#### [Textauszug]
▼▼▼

Der Brückengau an der Salzbachtalbrücke: Fataler Fehler beim...
Wie konnte es zum Brückengau an der Salzbachtalbrücke bei Wiesbaden kommen? Einer Baufirma unterlief ein heftiger Fehler. Deshalb stehen die Autos nun im Stau auf der A66. Bis...
WIESBADEN. Eine Stauquelle erster Güteklasse war die Salzbachtalbrücke auch vorher schon. Jetzt verschärft sich die Verkehrssituation rund um den maroden A66-Bau noch einmal erheblich – und zwar mit ungewissem Ausgang. Weil es Bedenken bezüglich der Tragfähigkeit gibt, hat Hessen Mobil eine der ohnehin nur drei Fahrspuren gesperrt (wir berichteten).
Der Grund liegt ausgerechnet in einem Stützkorsett, das der Nordbrücke für ihre letzten Jahre eigentlich mehr Stabilität verleihen und den Abriss der Südbrücke ermöglichen sollte. Der zuständigen Baufirma unterliefen bei der Installation der Stahlkonstruktion aber offenbar gravierende Fehler, deren Ausmaß nun ermittelt werden muss. Klar ist schon jetzt: Leiden muss unter dem Malheur die ganze Region. Und das auf Dauer: Denn bis überhaupt klar ist, ob der Schaden repariert werden kann, dürften Monate vergehen.
Der konkrete Schaden betrifft sogenannte Spannglieder – im Inneren der Brückenauflieger einbetonierte Stahlseile, die die Bauteile unter Spannung halten und so stabilisieren. Auf jeder Seite der Nordbrücke verlaufen je 25 der armdicken Spannglieder. Als im Spätsommer und Herbst vergangenen Jahres die Stützkonstruktion angebracht wurde, musste durch die Brückenunterseite gebohrt werden – genau an den Betonelementen, durch die die Spannglieder verlaufen. Hierbei unterlief den Auftragsnehmern von Hessen Mobil offenbar der fatale Fehler und die Stahlseile wurden angebohrt. Warum das geschah, ist momentan noch ebenso fraglich wie die Zahl der betroffenen Spannglieder. Im schlimmsten Fall könnte es bis zu acht der 25 Seile erwischt haben, heißt es von Hessen Mobil.

▲▲▲

#### [Die Aufgabe]
Führen Sie den obigen Bericht über die beschädigte Salzbachtalbrücke im Anschluss an seinen letzten Satz weiter.

#### [Datenteil]
▼▼▼

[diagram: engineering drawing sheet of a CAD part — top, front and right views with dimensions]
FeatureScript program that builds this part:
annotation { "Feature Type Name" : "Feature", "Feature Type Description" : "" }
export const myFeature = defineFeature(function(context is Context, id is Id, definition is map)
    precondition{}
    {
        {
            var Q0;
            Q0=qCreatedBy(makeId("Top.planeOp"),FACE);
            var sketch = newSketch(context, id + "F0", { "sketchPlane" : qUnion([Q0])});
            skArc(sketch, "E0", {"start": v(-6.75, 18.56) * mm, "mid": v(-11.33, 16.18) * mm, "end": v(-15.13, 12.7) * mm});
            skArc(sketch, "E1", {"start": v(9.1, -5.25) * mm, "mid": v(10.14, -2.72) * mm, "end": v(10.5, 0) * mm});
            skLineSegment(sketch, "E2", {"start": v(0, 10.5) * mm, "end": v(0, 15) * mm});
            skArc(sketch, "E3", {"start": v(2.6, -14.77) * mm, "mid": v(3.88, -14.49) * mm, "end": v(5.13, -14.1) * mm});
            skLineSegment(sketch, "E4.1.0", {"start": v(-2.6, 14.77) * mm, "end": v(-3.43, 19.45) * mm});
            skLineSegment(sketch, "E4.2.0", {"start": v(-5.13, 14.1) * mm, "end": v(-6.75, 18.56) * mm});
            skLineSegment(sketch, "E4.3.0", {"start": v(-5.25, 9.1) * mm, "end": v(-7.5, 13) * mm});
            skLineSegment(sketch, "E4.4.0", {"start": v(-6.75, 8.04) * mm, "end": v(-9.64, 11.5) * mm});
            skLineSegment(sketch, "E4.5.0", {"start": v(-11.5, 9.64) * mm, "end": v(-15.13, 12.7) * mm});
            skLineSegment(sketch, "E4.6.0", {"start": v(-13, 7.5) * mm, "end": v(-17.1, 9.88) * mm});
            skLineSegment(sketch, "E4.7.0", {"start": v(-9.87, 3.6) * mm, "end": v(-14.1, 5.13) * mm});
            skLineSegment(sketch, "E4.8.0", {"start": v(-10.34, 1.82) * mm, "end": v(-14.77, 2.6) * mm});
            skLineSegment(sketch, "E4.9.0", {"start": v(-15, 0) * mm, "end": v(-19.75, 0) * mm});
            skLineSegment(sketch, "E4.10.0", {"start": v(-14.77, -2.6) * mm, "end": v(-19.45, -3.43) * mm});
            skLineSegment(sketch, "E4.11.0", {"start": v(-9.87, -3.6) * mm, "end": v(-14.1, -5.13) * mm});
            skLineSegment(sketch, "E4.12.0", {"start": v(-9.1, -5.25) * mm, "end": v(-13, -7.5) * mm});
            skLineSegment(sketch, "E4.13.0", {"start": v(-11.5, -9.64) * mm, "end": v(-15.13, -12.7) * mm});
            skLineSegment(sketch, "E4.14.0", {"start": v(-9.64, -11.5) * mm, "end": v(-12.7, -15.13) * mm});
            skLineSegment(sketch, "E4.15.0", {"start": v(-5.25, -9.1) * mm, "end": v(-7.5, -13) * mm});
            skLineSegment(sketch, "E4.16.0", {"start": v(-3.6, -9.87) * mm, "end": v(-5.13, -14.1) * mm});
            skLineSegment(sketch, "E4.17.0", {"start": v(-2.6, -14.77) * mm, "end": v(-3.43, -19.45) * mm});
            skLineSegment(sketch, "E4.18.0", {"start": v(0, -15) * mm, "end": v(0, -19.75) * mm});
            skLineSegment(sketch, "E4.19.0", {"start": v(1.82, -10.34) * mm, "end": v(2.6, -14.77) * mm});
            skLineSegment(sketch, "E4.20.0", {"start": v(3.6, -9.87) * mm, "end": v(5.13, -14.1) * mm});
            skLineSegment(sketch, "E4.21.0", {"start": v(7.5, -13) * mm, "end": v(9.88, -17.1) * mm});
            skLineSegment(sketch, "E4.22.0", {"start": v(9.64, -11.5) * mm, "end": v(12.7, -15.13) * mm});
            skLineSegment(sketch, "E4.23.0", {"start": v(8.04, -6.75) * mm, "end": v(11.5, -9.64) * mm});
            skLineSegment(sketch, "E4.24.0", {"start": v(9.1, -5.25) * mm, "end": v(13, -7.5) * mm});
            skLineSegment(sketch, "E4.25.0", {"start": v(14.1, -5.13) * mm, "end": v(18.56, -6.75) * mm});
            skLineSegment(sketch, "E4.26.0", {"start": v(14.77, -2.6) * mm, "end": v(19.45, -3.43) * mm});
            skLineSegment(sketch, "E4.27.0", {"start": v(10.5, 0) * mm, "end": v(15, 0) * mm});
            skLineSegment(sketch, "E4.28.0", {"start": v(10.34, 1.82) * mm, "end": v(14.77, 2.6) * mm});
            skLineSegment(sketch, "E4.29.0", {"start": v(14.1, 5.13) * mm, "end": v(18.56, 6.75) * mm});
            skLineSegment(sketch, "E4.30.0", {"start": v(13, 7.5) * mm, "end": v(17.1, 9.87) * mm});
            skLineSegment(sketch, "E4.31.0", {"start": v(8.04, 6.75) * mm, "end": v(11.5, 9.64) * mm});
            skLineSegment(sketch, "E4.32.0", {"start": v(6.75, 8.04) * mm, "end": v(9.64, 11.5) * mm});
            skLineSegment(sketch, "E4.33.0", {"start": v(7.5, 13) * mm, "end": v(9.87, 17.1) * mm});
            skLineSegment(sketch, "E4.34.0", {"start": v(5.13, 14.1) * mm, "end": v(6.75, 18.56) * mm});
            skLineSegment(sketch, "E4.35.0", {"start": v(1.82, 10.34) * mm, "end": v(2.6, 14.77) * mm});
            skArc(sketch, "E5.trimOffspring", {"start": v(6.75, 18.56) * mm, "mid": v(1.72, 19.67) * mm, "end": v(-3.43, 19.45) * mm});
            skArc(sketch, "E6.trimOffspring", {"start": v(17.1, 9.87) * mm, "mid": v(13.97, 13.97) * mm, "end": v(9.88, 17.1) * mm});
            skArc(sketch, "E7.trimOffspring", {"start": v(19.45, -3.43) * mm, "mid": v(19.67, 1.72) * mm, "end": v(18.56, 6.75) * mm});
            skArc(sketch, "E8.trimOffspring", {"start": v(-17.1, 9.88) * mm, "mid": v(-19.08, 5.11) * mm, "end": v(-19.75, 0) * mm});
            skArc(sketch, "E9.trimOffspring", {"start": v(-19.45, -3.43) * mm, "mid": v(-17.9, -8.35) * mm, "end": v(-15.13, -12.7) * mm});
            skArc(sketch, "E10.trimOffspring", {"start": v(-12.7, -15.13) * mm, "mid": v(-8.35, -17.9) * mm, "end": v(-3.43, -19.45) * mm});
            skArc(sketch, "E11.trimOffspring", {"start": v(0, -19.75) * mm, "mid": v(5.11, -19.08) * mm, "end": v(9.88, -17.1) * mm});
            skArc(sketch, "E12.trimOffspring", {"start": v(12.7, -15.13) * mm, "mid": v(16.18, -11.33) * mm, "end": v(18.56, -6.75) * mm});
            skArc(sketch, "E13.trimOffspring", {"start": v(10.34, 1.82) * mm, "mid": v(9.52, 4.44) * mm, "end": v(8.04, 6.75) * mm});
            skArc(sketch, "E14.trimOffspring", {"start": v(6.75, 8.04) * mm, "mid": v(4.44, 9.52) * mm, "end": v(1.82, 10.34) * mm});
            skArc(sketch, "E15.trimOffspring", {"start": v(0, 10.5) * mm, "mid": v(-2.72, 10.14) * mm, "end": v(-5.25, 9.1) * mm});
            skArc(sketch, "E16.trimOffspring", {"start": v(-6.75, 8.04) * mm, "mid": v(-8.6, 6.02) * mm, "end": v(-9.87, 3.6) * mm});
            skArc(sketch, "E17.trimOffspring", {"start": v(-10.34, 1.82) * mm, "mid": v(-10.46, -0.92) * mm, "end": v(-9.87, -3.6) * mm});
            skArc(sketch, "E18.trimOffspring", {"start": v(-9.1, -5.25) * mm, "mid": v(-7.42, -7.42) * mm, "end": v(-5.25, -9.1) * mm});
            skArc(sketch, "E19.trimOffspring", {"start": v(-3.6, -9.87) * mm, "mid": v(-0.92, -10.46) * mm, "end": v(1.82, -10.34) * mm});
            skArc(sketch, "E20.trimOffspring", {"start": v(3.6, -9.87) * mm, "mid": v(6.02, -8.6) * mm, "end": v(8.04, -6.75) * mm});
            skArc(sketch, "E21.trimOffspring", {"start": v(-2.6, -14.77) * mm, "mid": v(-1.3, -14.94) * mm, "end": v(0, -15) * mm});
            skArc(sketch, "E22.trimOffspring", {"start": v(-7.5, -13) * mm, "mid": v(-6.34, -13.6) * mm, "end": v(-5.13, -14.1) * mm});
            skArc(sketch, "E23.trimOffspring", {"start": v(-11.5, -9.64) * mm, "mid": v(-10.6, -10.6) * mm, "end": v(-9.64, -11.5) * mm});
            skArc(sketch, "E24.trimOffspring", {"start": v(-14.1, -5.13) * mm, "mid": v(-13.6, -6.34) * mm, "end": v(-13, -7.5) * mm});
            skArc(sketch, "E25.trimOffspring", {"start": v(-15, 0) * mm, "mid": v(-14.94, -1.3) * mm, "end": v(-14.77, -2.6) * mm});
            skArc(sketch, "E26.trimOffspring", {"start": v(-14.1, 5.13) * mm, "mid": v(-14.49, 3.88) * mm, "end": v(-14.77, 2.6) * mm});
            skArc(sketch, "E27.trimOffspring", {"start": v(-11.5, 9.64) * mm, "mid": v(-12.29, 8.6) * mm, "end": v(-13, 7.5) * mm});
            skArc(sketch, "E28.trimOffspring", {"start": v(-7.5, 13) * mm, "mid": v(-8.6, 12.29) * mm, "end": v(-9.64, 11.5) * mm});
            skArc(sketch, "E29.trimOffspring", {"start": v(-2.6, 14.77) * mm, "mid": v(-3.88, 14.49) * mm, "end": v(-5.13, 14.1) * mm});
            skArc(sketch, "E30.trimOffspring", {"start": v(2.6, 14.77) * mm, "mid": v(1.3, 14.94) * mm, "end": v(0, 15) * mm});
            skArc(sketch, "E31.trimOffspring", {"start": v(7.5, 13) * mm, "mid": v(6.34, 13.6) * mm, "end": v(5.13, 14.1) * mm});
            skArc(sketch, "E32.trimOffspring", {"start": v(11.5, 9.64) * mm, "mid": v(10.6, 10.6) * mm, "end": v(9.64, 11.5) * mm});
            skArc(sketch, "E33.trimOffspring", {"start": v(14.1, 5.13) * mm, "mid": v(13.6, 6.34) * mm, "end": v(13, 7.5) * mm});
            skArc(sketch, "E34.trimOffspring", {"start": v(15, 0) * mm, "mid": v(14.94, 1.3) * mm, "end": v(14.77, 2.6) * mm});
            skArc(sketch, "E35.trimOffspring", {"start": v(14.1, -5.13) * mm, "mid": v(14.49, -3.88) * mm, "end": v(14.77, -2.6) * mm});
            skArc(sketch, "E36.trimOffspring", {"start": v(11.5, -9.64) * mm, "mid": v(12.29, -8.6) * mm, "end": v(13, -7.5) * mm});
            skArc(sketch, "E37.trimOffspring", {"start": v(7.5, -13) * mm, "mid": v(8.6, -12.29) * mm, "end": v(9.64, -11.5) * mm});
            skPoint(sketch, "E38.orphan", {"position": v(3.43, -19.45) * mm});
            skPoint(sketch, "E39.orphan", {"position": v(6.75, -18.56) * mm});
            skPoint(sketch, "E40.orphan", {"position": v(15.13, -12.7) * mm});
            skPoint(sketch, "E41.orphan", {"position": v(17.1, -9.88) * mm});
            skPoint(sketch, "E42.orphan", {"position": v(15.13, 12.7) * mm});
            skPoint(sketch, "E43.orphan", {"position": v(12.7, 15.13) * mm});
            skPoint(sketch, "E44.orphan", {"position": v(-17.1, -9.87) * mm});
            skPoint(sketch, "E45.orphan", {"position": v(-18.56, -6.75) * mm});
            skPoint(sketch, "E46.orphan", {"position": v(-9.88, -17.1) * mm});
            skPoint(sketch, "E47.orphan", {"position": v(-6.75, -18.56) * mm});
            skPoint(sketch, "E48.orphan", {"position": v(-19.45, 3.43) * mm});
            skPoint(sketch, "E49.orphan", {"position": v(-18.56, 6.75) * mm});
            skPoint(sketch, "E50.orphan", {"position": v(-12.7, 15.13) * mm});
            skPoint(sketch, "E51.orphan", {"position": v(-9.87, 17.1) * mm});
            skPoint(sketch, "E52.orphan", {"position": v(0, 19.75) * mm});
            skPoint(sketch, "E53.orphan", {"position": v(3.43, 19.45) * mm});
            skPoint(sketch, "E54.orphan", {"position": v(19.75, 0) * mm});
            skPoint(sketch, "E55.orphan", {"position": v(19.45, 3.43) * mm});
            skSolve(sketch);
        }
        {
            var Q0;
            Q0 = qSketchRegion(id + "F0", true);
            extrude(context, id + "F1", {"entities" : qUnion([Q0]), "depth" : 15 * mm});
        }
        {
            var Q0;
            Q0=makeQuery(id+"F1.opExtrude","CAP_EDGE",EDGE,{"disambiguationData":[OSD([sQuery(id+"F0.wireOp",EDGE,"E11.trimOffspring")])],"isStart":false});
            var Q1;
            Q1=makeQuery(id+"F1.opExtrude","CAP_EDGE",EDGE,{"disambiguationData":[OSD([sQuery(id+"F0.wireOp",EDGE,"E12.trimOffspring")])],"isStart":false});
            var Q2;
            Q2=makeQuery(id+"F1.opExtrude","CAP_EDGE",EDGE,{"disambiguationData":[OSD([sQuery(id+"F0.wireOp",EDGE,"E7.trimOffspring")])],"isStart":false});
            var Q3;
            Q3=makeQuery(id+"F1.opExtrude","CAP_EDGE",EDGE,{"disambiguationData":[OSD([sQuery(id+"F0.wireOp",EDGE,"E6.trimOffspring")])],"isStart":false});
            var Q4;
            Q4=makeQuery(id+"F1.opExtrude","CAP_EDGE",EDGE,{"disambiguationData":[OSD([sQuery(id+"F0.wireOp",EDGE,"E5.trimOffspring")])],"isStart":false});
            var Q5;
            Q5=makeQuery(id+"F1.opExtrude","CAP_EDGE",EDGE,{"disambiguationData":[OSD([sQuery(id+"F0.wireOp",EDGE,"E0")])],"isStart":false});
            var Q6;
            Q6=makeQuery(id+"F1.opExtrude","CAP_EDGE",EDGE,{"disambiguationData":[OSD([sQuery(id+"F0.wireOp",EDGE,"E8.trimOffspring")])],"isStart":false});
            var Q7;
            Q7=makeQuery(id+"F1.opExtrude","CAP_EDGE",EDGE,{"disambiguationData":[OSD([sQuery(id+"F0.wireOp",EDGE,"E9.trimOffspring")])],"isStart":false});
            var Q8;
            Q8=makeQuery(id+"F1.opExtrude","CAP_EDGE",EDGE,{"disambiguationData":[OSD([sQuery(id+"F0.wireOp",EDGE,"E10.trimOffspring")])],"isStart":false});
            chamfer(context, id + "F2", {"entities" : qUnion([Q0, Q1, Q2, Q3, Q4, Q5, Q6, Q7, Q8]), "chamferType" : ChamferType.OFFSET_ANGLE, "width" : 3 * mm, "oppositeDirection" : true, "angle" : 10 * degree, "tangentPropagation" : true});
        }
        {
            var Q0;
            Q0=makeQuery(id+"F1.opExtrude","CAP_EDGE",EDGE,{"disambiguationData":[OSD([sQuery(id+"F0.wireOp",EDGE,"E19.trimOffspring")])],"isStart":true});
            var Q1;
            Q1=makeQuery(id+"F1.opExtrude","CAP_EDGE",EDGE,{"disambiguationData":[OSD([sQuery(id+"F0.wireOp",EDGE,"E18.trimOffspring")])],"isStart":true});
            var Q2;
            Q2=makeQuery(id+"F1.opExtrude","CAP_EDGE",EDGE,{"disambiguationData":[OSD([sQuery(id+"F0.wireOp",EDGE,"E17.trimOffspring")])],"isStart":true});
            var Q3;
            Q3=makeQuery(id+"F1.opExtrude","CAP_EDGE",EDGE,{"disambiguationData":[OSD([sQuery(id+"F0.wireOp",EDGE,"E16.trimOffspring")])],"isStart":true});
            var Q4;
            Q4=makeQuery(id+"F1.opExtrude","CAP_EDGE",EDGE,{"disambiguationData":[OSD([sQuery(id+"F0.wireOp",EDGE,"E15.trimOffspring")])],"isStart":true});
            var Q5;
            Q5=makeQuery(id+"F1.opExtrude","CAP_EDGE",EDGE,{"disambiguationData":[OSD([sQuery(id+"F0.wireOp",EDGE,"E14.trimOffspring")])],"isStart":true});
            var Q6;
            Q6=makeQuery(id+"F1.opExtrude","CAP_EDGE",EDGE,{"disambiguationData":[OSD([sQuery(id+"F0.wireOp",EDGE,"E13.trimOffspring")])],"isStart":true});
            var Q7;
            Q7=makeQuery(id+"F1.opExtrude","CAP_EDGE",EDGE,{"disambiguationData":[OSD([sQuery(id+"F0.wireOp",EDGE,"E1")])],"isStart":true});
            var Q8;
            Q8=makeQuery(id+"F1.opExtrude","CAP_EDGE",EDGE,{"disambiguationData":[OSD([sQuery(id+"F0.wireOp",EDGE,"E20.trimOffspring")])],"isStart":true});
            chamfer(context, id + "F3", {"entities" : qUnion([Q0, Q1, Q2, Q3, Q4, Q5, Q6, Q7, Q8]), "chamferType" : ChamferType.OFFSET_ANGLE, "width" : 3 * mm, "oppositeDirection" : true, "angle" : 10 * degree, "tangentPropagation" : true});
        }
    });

▲▲▲

#### [Gelöste Aufgabe]
Dokumentation vorenthalten?
Fest steht dagegen offenbar schon, dass die Verursacher über längere Zeit Hessen Mobil die Dokumentation über die Arbeiten vorenthielten. Als die Firma nach mehrfachen Aufforderungen immer noch keine Nachweise geliefert hatte, schaute Hessen Mobil genauer hin und leitete Prüfbohrungen in die Wege. Schon bei der ersten, am Freitag durchgeführten, wurden die Schäden offenkundig. „Das sind Basisanforderungen, die man im Baubereich einfach erfüllen muss“, wollte Heiko Durth, Leiter der Abteilung Bau bei Hessen Mobil, seinen Ärger über das Verhalten der verantwortlichen Firma nicht verhehlen. Rechtliche Schritte gegen die Verursacher werden derzeit geprüft, lässt Hessen Mobil wissen.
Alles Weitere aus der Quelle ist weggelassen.